BOSTON — The U.S. Supreme Court ruling allowing police to collect DNA samples from arrestees before they are convicted, or even arraigned, could lead to a flood of legal challenges across the country as courts in states with differing laws on warrantless pre-conviction DNA sampling — or no laws at all — consider just how much constitutional leeway law enforcement officials have.

The court’s 5-4 ruling in Maryland v. King gives the advantage in these challenges to prosecutors, finding constitutional the practice of taking cheek swabs of those arrested for serious crimes to check against a collective database of DNA evidence from local and federal crime investigations.

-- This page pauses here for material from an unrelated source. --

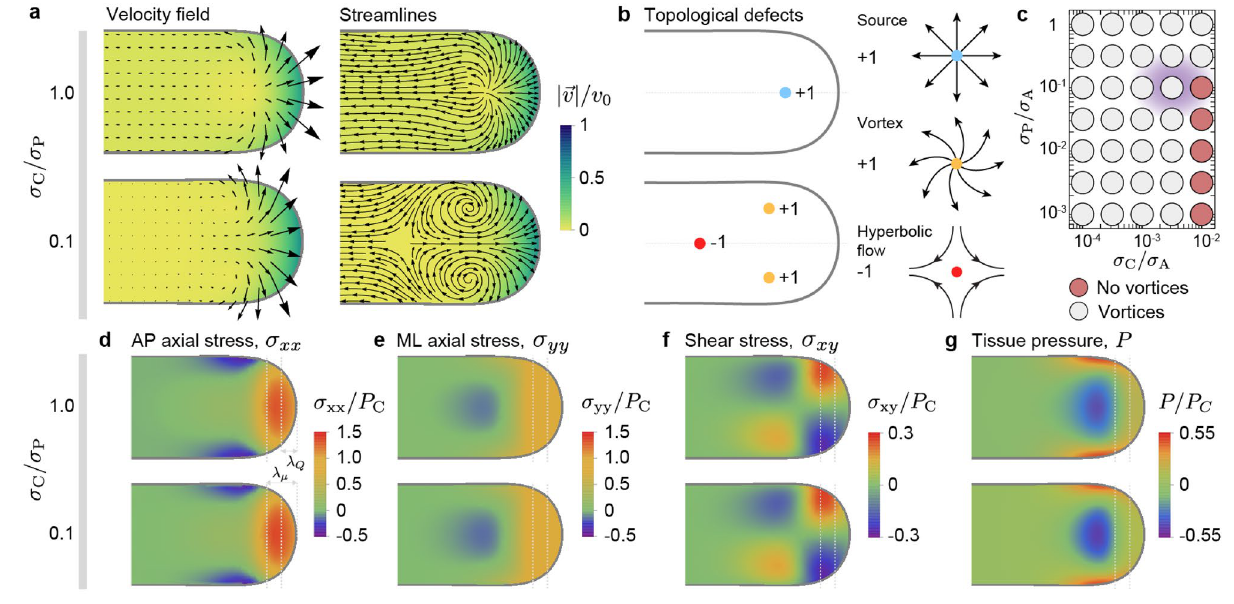
Figure 4. Morphogenetic flows and stress field during unidirectional elongation of the body axis. ( a , b ), Velocity field and streamlines of morphogenetic flows for different values of σ C / P C , showing two structurally different flow fields ( a ). For large capillary stresses σ C , the flow emerges from a single topological defect ( a ; source) of charge + 1 ( b ). For lower capillary stresses, the tissue flow dramatically changes its structure and is characterized by three topological defects, namely 2 counter-rotating vortices (each with charge + 1 ) and a stagnation point associated with hyperbolic flow (with charge − 1 ). The remaining parameter values for each case are those indicated in Fig. 2a for unidirectional elongation (UE) in the absence and presence of vortices, labelled nv (no vortices) and v (vortices), respectively. ( c ), Diagram indicating the structure (presence or absence of vortices) of tissue flows. The tissue morphogenetic flows sharply transit from the two flow structures shown in ( a ) as the parameters are changed. The diffuse violet color indicates the estimated parameter region for wild type zebrafish body axis elongation. ( d – g ), Spatial distribution of all components of the stress tensor, namely the AP axial stress σ xx ( d ), the mediolateral stress σ yy ( e ) and the shear stress σ xy ( f ), as well as the tissue pressure P ( g ), for the two examples of tissue flows shown in panel ( a ). Despite the dramatically different structures of the flow field, the stresses are very similar. Both the location of the fluid-to-solid transition and the size of the region where cells enter ventral tissues are indicated by gray dashed lines at distances (cid:31) µ and (cid:31) Q , respectively, from the posterior body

Prosecutors, victims’ rights advocates and law enforcement officials hailed the decision as an important victory for efforts to bring suspects who have eluded authorities — often for years or even decades — to justice.

“We’ve been celebrating,” said Scott Burns, executive director of the National District Attorneys Association based in Alexandria, Va., one of many organizations that submitted amicus briefs in the case. “We truly believe this decision will lead to solving 20- and 30-year-old homicides and rapes and other violent crimes. We try to protect people who have been thrown in the trash and disregarded by picking them up and solving those cases.”

But defense attorneys, civil liberties organizations and other experts said the decision raises troubling privacy issues.

The ruling, they said, leaves citizens vulnerable to searches of their most deeply personal information, without the Fourth Amendment protections that would be in place in other circumstances, simply because DNA evidence can be obtained via a mere swab of a cheek, a process the court has deemed “minimally invasive.”

“The Supreme Court essentially ruled that Americans’ homes and cars are more protected from warrantless searches than our bodies. How can this be?” said Steven D. Benjamin, a defense attorney in the Richmond, Va. firm Benjamin & DesPorte and president of the National Association of Criminal Defense Lawyers, who also filed an amicus brief in the case.
The case involves a Maryland law that limits DNA collection to people arrested on probable cause for certain serious crimes.

But with myriad differences between the more than two dozen other state laws allowing DNA collection, the ultimate effect of the ruling still remains unknown.

The lines will have be to drawn on a case-by-case basis in state and federal courts, considering whether laws allowing DNA collection for even minor crimes pass constitutional muster.